→ Work to be completed:
The answer should hold only the lines from the beginning of the listing below to the line containing "wrist: (305, 203)", both included, with every picture left out.

→ Given records:
◇ ◇ ◇ ◇

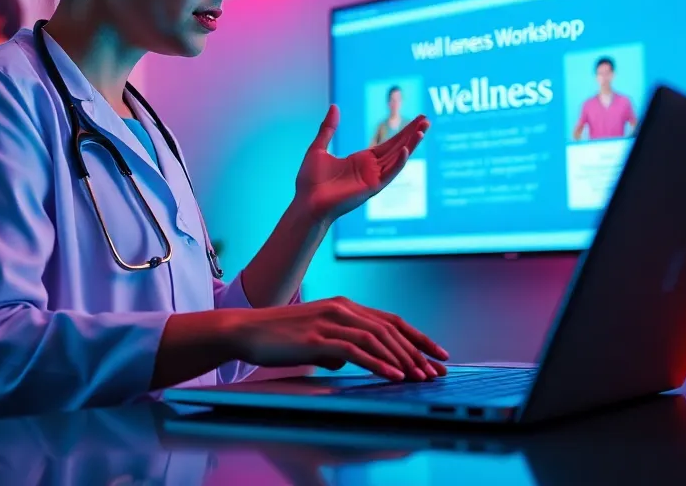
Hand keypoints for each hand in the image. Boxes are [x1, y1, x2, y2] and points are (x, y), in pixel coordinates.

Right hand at [227, 296, 447, 381]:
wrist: (247, 330)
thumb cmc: (280, 338)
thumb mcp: (316, 339)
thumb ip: (336, 347)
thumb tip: (348, 361)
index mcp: (345, 307)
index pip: (391, 321)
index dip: (418, 337)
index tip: (438, 355)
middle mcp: (342, 309)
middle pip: (390, 329)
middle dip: (417, 352)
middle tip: (436, 372)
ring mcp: (329, 322)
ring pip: (377, 338)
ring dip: (403, 359)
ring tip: (420, 377)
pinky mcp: (317, 337)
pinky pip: (355, 350)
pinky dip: (378, 364)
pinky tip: (393, 376)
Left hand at [295, 105, 427, 223]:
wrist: (305, 203)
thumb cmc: (310, 181)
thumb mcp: (319, 148)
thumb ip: (329, 128)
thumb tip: (334, 106)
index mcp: (361, 160)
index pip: (388, 143)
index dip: (403, 131)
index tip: (417, 119)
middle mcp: (371, 169)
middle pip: (397, 148)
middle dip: (412, 134)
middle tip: (426, 119)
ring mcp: (373, 179)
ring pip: (397, 159)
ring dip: (410, 145)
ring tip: (422, 130)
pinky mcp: (371, 188)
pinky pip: (389, 174)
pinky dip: (398, 163)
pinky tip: (406, 150)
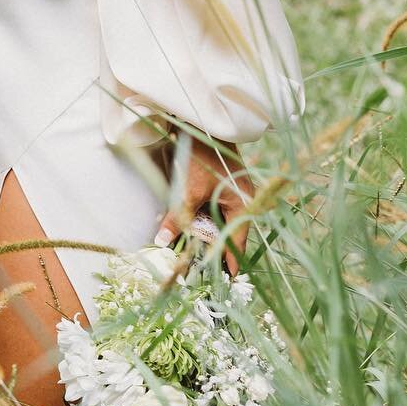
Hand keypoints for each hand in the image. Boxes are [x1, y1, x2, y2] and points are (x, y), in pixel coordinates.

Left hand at [154, 136, 250, 275]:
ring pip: (216, 221)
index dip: (229, 262)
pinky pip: (210, 209)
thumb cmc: (201, 155)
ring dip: (201, 232)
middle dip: (210, 248)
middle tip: (198, 269)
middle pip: (225, 232)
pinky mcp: (219, 186)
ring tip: (189, 252)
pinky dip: (199, 218)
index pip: (237, 242)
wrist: (197, 123)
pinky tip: (186, 227)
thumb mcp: (188, 189)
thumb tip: (162, 240)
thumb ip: (178, 216)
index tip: (225, 282)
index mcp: (244, 204)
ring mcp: (231, 193)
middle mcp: (241, 201)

◇ ◇ ◇ ◇

→ Task response:
Hand keypoints for each hand in the image. Boxes are [x1, y1, x2, y2] and points are (x, y), in pixel coordinates.

Right hand at [227, 296, 447, 381]:
wrist: (247, 330)
thumb cmc: (280, 338)
thumb mcp: (316, 339)
thumb ip: (336, 347)
thumb tip: (348, 361)
index mcp: (345, 307)
index pip: (391, 321)
index dip: (418, 337)
index tip: (438, 355)
middle mcp: (342, 309)
middle pip: (390, 329)
middle dip: (417, 352)
middle tip: (436, 372)
ring mcp: (329, 322)
ring pip: (377, 338)
ring dip: (403, 359)
ring tip: (420, 377)
pinky mcp: (317, 337)
pinky pip: (355, 350)
pinky dip: (378, 364)
pinky tip: (393, 376)
Left hand at [295, 105, 427, 223]:
wrist: (305, 203)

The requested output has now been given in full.